ASSIGNMENT
Only certain lines below are wanted: those starting at the line containing "Rework map-tab to" and ending at the line containing "APIV-4413, status: Merged -> Ready", both included, each retyped exactly.
———
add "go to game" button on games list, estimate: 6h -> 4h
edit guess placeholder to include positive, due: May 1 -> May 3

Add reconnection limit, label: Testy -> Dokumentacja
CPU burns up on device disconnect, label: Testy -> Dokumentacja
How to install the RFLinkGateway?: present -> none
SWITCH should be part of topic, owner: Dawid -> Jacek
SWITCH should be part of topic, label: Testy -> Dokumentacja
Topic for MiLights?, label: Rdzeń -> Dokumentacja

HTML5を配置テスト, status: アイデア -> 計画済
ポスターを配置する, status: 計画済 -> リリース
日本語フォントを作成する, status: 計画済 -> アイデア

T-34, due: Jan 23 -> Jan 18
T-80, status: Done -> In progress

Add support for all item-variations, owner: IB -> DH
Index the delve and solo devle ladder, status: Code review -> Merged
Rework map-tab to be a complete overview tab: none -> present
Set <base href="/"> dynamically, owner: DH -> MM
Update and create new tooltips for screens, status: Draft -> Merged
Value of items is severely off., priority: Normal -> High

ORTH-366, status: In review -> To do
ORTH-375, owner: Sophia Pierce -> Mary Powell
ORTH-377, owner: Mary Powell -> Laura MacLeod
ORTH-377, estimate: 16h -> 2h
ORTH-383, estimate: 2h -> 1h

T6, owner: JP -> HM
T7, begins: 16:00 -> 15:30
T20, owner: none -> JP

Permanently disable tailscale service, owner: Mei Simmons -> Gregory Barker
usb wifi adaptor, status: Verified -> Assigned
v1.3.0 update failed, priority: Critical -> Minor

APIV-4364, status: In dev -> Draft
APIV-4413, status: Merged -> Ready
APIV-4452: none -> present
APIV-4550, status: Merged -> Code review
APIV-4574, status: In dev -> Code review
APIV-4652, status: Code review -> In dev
———
WRITTEN SOLUTION
Rework map-tab to be a complete overview tab: none -> present
Set <base href="/"> dynamically, owner: DH -> MM
Update and create new tooltips for screens, status: Draft -> Merged
Value of items is severely off., priority: Normal -> High

ORTH-366, status: In review -> To do
ORTH-375, owner: Sophia Pierce -> Mary Powell
ORTH-377, owner: Mary Powell -> Laura MacLeod
ORTH-377, estimate: 16h -> 2h
ORTH-383, estimate: 2h -> 1h

T6, owner: JP -> HM
T7, begins: 16:00 -> 15:30
T20, owner: none -> JP

Permanently disable tailscale service, owner: Mei Simmons -> Gregory Barker
usb wifi adaptor, status: Verified -> Assigned
v1.3.0 update failed, priority: Critical -> Minor

APIV-4364, status: In dev -> Draft
APIV-4413, status: Merged -> Ready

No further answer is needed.